───── Reading passage

FWIW, NSIntegralRect() and CGRectIntegral() do exist. Note their entirely different naming conventions. ;-)

Would be much nicer to just use myRect.integralRect when I need to round it. Might also be nice to have myRect.roundedOut and myRect.roundedIn for a bit more control of which way the sides move.

-jcr

···

On Jan 6, 2016, at 11:38 PM, Charles Constant <charles@charlesism.com> wrote:

> I can certainly think of situations where I might want integer based rectangles, sizes, and points.

I'm quite biased this week, because I spent *yesterday* writing a file for my project with "IntRect" "IntPoint" "IntSize" ad nauseam. It's not something I'm very thrilled to have as part of my Audio app - a lone file of geometric structs that aready exist if you use CGFloats, where I don't get the full implementation, etc. And previously, I've written code that I needed land on whole numbers, and the extra concern about finding the right options in Cocoa to do so just stressed me out.

CGRectIntegral

But that's conversion though, right? That's part of what I find stressful.
If I'm using Ints internally, I don't ever need to worry about getting
wonky results because of floating point math.

···

On Wed, Jan 6, 2016 at 11:45 PM, John Randolph <jcr@icloud.com> wrote:

> On Jan 6, 2016, at 11:38 PM, Charles Constant <charles@charlesism.com> > wrote:
>
> > I can certainly think of situations where I might want integer based
rectangles, sizes, and points.
>
> I'm quite biased this week, because I spent *yesterday* writing a file
for my project with "IntRect" "IntPoint" "IntSize" ad nauseam. It's not
something I'm very thrilled to have as part of my Audio app - a lone file
of geometric structs that aready exist if you use CGFloats, where I don't
get the full implementation, etc. And previously, I've written code that I
needed land on whole numbers, and the extra concern about finding the right
options in Cocoa to do so just stressed me out.

FWIW, NSIntegralRect() and CGRectIntegral() do exist. Note their entirely
different naming conventions. ;-)

Would be much nicer to just use myRect.integralRect when I need to round
it. Might also be nice to have myRect.roundedOut and myRect.roundedIn for
a bit more control of which way the sides move.

──────────
───── Data extracts

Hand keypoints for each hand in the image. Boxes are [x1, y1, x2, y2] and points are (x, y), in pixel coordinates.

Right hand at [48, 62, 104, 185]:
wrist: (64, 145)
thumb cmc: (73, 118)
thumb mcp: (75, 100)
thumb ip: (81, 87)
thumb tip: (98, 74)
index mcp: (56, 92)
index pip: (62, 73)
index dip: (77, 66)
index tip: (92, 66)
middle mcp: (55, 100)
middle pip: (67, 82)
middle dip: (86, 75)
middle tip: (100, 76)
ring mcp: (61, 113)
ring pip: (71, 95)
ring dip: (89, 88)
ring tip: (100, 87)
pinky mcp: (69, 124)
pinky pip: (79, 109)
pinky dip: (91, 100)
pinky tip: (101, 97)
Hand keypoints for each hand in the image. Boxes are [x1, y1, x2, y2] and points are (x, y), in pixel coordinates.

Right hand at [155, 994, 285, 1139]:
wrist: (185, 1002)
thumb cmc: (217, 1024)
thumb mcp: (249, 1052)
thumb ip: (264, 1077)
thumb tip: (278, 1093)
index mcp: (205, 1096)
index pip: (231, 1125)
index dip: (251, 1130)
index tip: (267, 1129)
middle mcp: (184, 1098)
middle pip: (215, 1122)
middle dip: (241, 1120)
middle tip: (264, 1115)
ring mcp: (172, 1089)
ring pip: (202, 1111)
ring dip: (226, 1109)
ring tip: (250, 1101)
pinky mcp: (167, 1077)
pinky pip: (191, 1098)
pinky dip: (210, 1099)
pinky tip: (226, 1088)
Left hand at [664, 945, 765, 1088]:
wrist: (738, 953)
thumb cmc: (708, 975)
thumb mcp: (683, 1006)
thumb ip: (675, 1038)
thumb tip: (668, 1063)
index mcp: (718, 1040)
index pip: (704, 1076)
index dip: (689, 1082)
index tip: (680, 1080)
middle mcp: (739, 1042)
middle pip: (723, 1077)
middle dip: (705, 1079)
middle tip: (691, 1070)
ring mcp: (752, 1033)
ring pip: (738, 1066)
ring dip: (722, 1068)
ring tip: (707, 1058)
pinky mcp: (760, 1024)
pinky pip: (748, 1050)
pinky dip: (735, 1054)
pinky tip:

──────────

Things to do:
1. Which two existing functions does the email exchange on integer-based rectangles name for rounding a rectangle?
2. Pick up the email exchange on integer-based rectangles and continue it past its final line.

Answers for the exercise:
1. NSIntegralRect() and CGRectIntegral().

2.
-jcr

I definitely think a library for generic CG compatible types would be
great. I also think the standard library may need adaptation to allow
integers and floats to be used in generic structures (there isn't common
protocols for arithmetic operators, and those operators have different
implications for signed vs unsigned, float versus integer, etc.).

However I do not think they are fundamental enough as data structures and
data types to be in the standard library.

-1

I would support something like CGVector (for 1,2,4,8... components), if
that can expose hardware vector optimisations that may not otherwise be
accessible. However that may be implemented efficiently enough with a third
party c library (like this https://github.com/mattt/Surge\), and afaik may
already be under consideration for the built-in Float types.

···

On Thu, Jan 7, 2016 at 6:54 PM, Charles Constant via swift-evolution < swift-evolution@swift.org> wrote:

> CGRectIntegral

But that's conversion though, right? That's part of what I find
stressful. If I'm using Ints internally, I don't ever need to worry about
getting wonky results because of floating point math.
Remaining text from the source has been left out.